Seperti diketahui, Komisi II DPR RI akan kembali merevisi UU nomor 8/2015 tentang Pemilihan Gubernur, Bupati dan Wali Kota. Rencana itu didalangi oleh fraksi dewan dari partai Golkar menyusul terancamnya si Pohon Beringin tak bisa ikut Pilkada. Sebenarnya, bukan cuma Golkar yang terancam absen di Pilkada 2015. Partai Persatuan Pembangunan (PPP) pun pu-nya nasib serupa.
Ancaman Golkar dan PPP tak ikut Pilkada makin terang setelah KPU mengeluarkan peraturan soal peserta Pilkada 2015 Kamis(30/4). Aturan itu mengatakan, partai berkonflik seperti Golkar dan PPP akan diakui KPU asalkan punya SK Kemenkumham tentang kepengurusan yang sah.

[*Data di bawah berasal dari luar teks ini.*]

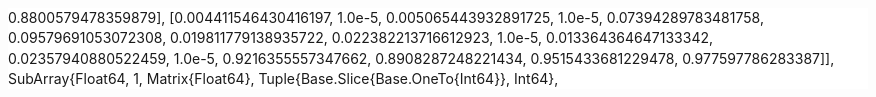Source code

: 0.8800579478359879], [0.004411546430416197, 1.0e-5, 0.005065443932891725, 1.0e-5, 0.07394289783481758, 0.09579691053072308, 0.019811779138935722, 0.022382213716612923, 1.0e-5, 0.013364364647133342, 0.02357940880522459, 1.0e-5, 0.9216355557347662, 0.8908287248221434, 0.9515433681229478, 0.977597786283387]], SubArray{Float64, 1, Matrix{Float64}, Tuple{Base.Slice{Base.OneTo{Int64}}, Int64},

Selanjutnya, jika SK tersebut sedang dalam proses gugatan, maka KPU akan menunggu putusan pengadilan yang berkekuatan hukum tetap. Pun, KPU memberi kesempatan untuk partai yang mengalami pertikaian agar islah, sebelum pengajuan bakal calon kepala daerah diajukan pada 26 Juli mendatang.